Bahkan negara kota ini membuat kebijakan yang sangat ketat untuk membatasi pergerakan warganya dan juga jalur penerbangan dari negara pusat penyebaran untuk sementara ditutup. Dan siapapun yang datang ke Singapura harus dikarantina selama 14 hari.
Singapura termasuk negara yang sigap dalam merepson dan manangani Corona, serta berhasil menekan angka kematian hanya dua orang dari 509 kasus hingga saat ini.
Corona di Tengah Peristiwa Politik
Berbeda dengan Singapura, negara jiran ini dalam sebulan yang lalu belum merespon seperti Singapura. Mungkin, karena terduga orang yang mengindap Corona terlebih dahulu diketahui di Sangapura. Malaysia sudah merespon, tapi belum begitu tegas dan ketat seperti dua pekan yang lalu. Hal ini mungkin disebabkan karena pada bulan lalu di Malaysia masih disibukkan dengan dinamika politik dan pergantian pemerintahan.
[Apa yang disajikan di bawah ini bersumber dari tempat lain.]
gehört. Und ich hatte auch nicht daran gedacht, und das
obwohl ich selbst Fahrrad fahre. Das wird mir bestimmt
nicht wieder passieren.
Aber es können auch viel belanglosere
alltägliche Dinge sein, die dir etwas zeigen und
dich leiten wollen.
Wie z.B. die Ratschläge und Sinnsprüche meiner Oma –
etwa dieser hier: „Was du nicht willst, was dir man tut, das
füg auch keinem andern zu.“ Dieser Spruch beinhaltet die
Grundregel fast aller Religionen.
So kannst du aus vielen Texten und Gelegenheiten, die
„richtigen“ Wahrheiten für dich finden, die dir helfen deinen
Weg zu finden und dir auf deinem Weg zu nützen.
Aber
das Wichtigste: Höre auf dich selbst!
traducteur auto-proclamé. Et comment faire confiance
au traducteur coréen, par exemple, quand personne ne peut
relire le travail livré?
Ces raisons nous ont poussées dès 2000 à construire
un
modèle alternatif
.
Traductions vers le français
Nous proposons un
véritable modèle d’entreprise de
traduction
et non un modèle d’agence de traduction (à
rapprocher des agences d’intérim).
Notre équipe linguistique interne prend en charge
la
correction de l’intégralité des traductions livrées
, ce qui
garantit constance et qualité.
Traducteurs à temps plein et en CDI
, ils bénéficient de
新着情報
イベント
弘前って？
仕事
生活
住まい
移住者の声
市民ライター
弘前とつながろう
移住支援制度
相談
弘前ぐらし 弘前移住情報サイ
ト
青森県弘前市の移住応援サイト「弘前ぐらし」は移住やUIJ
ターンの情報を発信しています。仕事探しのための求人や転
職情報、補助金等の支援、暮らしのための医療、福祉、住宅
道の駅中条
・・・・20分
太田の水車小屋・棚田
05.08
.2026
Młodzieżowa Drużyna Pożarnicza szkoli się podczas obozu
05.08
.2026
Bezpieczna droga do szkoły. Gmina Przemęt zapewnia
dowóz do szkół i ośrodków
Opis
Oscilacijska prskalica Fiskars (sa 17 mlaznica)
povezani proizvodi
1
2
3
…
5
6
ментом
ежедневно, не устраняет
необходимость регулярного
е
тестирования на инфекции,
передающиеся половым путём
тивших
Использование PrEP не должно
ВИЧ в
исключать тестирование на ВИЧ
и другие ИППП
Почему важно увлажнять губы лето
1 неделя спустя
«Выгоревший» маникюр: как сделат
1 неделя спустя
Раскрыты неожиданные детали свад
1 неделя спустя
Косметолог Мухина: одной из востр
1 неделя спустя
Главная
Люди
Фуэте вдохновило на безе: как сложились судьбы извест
Berita tentang mundurnya Mahathir Muhammad sebagai Perdana Menteri dan membelotnya beberapa anggota Partai Keadilan Rakyat (partai yang dipimpin Anwar Ibrahim), serta keluarnya Partai Pribumi Bersatu dari koalisi Pakatan Harapan menjadi headline di berbagai media. Hingga puncaknya, terpilihnya Muhyiddin Yasin (Presiden Partai Pribumi Bersatu) sebagai Perdana Menteri Malaysia dan dilantik pada tanggal 29 Februari 2020.
Sepuluh hari kemudian, 9 Maret 2020, PM Muhyiddin Yasin mengumumkan Kabinet baru hasil koalisi barunya. Belum ada satu bulan menjabat, pemerintahan baru Malaysia langsung berhadapan dengan wabah Corona yang terus menyebar.
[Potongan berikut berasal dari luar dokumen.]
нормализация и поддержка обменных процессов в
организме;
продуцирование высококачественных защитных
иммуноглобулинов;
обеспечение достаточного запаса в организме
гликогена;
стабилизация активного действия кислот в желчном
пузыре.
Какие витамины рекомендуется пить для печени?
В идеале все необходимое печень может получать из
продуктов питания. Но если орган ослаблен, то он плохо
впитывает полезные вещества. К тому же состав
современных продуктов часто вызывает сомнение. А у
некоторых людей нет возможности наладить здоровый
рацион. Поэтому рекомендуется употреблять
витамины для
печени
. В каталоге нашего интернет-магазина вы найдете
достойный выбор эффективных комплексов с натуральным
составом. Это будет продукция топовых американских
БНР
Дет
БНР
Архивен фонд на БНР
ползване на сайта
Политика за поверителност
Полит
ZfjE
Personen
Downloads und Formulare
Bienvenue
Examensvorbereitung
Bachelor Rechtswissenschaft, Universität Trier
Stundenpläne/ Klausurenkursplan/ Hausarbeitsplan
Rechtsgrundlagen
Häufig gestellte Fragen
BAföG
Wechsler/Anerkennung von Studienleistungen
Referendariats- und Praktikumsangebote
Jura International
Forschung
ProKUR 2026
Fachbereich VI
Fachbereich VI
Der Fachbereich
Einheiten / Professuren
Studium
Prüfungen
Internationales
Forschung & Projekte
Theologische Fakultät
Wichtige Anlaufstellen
Wabah ini berkembang pesat di Malaysia setelah digelarnya kegiatan Jamaah Tabligh se-Asia yang dipusatkan di Masjid Sri Petaling Kuala Lumpur pada 27 Februari sampai 1 Maret 2020.
Sepekan setelah itu, kenaikan jumlah kasus Corona meningkat tajam di Malaysia. Situasi ini diduga akibat banyaknya jumlah peserta yang berkumpul dalam kegiatan tersebut berjumlah 16.000 orang.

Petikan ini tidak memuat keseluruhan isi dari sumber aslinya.